Israel's claim to the land is based upon a fairy tale.
The international decision-making processes is responsible for the bad fruit. What basis did it have for granting Israel any land?
(COMMENT)
After the cessation of hostilities of the Great War
(the guns come to a halt gradually) and political remnants began to solidify out of the four Great Empires that collapsed and fell
[Imperial German (Kaiser Wilhelm II), Imperial Russian (Tsar Nicholas II), Ottoman Empire,(Sultan Abdulmejid II, Caliph), & Austro-Hungarian (Karl Franz Joseph)], the Allied Powers presented the Treaty of Sevres to the Ottoman Empire/Turkish Republic. The treaty was accepted and signed by:
※ Senator and General HAADI Pasha;
※ Senator RIZA TEVFIK Bey;
※ Minister RECHAD HALISS Bey, Special Envoy and Ambassador of Turkey at Berne;
However, the Treaty was rejected by
Field Marshal Mustafa Kemal Atatürk and at the conclusion of the Turkish War of Independence, Field Marshal Atatürk, founded the new Republic. The Treaty of Sevres was never ratified by the Turkish Senate (ie President Atatürk), and a new Treaty (the Treaty of Lausanne) was concocted.
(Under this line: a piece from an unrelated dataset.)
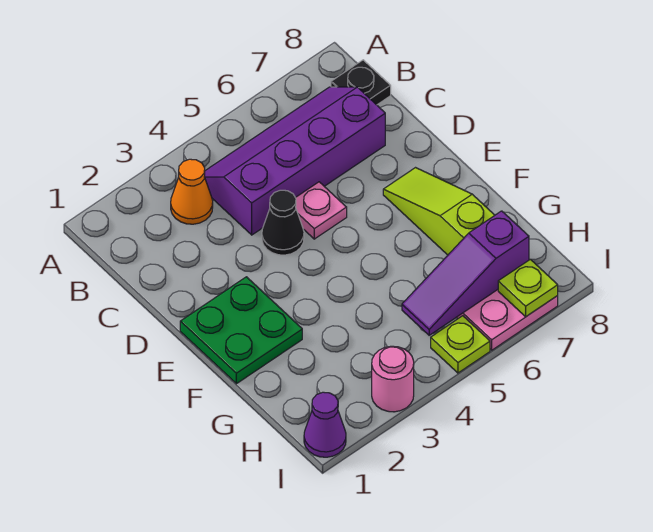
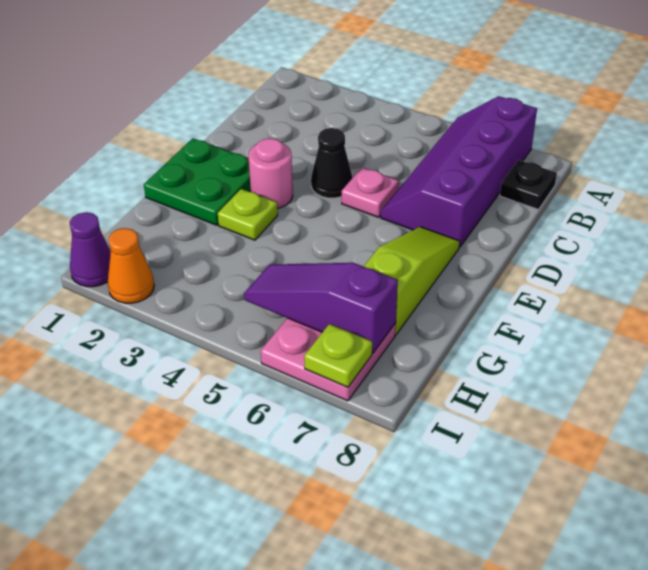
orange 1x1 cone [171,159,213,224] -> orange 1x1 cone moved to [108,228,154,303]
purple 2x4 slope [204,87,385,235] -> purple 2x4 slope turned to [381,96,537,247]
pink 1x1 round brick [372,346,414,412] -> pink 1x1 round brick moved to [248,138,293,208]
lime 1x1 plate [431,316,490,373] -> lime 1x1 plate moved to [218,189,278,240]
The applicable paragraph in the Treaty of Sevres:
• SECTION XIII. - GENERAL PROVISIONS. ARTICLE 132 •
Outside her frontiers as fixed by the present Treaty Turkey hereby renounces in favour of the Principal Allied Powers all rights and title which she could claim on any ground over or concerning any territories outside Europe which are not otherwise disposed of by the present Treaty.
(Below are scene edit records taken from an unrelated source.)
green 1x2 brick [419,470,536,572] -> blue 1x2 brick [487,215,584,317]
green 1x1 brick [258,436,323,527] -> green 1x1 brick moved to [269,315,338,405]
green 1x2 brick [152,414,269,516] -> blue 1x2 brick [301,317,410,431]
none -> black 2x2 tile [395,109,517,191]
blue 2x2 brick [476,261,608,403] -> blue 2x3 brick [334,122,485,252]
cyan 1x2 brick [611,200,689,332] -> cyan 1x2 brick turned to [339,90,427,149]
Turkey undertakes to recognise and conform to the measures which may be taken now or in the future by the Principal Allied Powers, in agreement where necessary with third Powers, in order to carry the above stipulation into effect.
This essentially replaces the Armistice of Mudros, which was considered the Surrender of the Ottoman Empire and the conclusion of that theater of the Great War.
After the Armistice went into effect, the Occupied Enemy Territory Administration (OETA) took responsibility and relinquished it on July 1920 to the Civil Administration which would become the authority, under which the Mandate for Palestine would be assigned.
Upon establishment of the new Republic, President Atatürk, accepted the negotiated terms of the Treaty. The applicable paragraph in the Treaty of Lausanne:
• SECTION I - TERRITORIAL CLAUSES - ARTICLE 16 •
Turkey hereby renounces all rights and title whatsoever over or respecting the territories situated outside the frontiers laid down in the present Treaty and the islands other than those over which her sovereignty is recognised by the said Treaty, the future of these territories and islands being settled or to be settled by the parties concerned.
The provisions of the present Article do not prejudice any special arrangements arising from neighbourly relations which have been or may be concluded between Turkey and any limitrophe countries.
While the wording is different, the effect was essentially the same. The "rights and title whatsoever over or respecting the territories" were relinquished to the Allied Powers. This is the "basis did it have for granting Israel any land." The sovereign over the former territory of the Ottoman Empire renounced the Title and Rights to the Allied Powers by Treaty
(one sovereign to a collective of sovereigns).